SUPPLIED PASSAGE:
══════

The \(\displaystyle y\)-intercept of the graph of a function is the point at which it intersects the \(\displaystyle y\)-axis - that is, at which \(\displaystyle x = 0\). This point is \(\displaystyle \left (0, f(0) \right )\), so evaluate \(\displaystyle f(0)\):

\(\displaystyle f \left ( x\right ) = 2x^{2} - 7x + 5\)

\(\displaystyle f \left (0\right ) = 2 \cdot 0^{2} - 7 \cdot 0 + 5\)

\(\displaystyle f \left (0\right ) = 0- 0 + 5 = 5\)

The \(\displaystyle y\)-intercept is \(\displaystyle \left (0,5 \right )\).

══════

WORK REQUIRED: Pick up the worked example on finding a y-intercept after its final sentence and continue it in the same manner.

[Saved data entries]
══════

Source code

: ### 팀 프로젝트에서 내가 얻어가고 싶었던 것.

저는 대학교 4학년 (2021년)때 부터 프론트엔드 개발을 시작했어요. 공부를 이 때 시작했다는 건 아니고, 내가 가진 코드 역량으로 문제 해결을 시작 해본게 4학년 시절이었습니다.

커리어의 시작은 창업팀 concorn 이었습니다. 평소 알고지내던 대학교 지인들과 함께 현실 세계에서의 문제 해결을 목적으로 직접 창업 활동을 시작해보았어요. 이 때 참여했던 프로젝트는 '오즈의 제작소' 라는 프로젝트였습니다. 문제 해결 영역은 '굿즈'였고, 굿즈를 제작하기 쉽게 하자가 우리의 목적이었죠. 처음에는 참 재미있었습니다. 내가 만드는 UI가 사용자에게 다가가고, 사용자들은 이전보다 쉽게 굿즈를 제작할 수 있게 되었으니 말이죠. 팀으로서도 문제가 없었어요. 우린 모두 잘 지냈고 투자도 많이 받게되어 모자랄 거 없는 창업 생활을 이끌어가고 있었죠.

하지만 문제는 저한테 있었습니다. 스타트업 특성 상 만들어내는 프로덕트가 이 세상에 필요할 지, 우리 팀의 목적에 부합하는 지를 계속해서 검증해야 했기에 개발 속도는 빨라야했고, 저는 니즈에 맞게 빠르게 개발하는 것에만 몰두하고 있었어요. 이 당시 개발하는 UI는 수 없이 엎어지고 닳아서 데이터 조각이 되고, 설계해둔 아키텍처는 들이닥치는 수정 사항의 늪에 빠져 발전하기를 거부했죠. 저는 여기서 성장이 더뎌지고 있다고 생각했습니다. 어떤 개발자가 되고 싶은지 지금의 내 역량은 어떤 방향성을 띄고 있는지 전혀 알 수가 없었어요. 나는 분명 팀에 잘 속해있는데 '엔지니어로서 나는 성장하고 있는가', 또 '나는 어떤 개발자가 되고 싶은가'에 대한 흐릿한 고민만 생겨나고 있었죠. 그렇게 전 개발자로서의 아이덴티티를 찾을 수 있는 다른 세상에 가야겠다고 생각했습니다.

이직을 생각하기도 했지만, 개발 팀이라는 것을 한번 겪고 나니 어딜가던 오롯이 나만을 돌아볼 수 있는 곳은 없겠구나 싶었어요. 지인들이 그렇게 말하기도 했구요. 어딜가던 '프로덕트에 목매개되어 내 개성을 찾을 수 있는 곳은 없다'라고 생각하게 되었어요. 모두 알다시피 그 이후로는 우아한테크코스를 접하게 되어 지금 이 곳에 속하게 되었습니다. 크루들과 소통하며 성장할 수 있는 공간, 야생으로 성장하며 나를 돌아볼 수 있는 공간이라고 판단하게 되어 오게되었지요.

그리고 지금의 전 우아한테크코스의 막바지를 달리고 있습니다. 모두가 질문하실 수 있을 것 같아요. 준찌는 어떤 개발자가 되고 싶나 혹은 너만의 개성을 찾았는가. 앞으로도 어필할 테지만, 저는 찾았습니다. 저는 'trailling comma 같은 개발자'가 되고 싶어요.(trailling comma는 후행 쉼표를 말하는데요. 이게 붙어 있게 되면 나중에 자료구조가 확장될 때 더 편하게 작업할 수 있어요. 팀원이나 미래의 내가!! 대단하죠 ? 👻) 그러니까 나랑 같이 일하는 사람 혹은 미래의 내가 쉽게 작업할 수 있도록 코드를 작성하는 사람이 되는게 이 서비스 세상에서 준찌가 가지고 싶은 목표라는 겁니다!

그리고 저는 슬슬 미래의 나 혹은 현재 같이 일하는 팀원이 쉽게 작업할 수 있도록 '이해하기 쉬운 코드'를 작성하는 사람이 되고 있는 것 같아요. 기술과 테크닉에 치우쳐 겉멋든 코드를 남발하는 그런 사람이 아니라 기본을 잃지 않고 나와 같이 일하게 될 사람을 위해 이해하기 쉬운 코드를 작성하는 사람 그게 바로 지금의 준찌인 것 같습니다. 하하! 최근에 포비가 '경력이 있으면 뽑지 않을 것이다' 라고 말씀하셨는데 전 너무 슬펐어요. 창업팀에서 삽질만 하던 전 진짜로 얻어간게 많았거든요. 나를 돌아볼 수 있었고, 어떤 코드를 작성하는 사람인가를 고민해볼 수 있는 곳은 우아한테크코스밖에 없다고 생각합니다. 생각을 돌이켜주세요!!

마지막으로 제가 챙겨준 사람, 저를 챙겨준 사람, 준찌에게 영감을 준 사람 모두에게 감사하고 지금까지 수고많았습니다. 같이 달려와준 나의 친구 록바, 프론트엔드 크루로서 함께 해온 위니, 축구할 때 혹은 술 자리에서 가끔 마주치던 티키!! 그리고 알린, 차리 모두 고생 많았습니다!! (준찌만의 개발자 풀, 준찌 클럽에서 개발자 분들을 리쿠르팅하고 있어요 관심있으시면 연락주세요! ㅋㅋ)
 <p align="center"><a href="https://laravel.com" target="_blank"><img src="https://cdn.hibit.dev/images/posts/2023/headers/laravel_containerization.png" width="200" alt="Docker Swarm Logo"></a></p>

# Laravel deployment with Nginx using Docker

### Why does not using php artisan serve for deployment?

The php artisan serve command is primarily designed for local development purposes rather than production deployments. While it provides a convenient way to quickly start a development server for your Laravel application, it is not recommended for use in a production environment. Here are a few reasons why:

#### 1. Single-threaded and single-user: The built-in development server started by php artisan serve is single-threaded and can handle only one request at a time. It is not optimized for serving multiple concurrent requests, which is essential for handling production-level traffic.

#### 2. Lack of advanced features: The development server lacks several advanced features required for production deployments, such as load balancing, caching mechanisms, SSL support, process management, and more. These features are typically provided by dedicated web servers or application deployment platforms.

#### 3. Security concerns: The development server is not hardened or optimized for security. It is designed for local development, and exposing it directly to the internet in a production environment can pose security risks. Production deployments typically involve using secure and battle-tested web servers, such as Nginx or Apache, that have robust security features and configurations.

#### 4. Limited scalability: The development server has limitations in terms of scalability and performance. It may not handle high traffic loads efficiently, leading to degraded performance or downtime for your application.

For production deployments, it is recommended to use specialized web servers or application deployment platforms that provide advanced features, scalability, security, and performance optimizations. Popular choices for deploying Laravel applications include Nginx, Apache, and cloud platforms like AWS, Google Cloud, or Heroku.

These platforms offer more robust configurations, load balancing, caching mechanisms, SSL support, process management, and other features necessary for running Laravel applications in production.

══════

RESPONSE:
Example Question #1 : Use Similar Triangles To Show Equal Slopes: Ccss.Math.Content.8.Ee.B.6

Give the \(\displaystyle y\)-intercept, if there is one, of the graph of the equation

\(\displaystyle y = \frac{1}{x^{2}+ x} + 3\)

Possible Answers:

\(\displaystyle (0,4)\)

\(\displaystyle (0,3)\)

The graph has no \(\displaystyle y\)-intercept.

\(\displaystyle (0,2)\)

\(\displaystyle \left ( 0, \frac{3}{2}\right )\)

Correct answer:

The graph has no \(\displaystyle y\)-intercept.

Explanation:

The \(\displaystyle y\)-intercept is the point at which the graph crosses the \(\displaystyle y\)-axis; at this point, the \(\displaystyle x\)-coordinate is 0, so substitute \(\displaystyle 0\) for \(\displaystyle x\) in the equation:

\(\displaystyle y = \frac{1}{x^{2}+ x} + 3\)

\(\displaystyle y = \frac{1}{0^{2}+0} + 3\)

\(\displaystyle y = \frac{1}{0} + 3\)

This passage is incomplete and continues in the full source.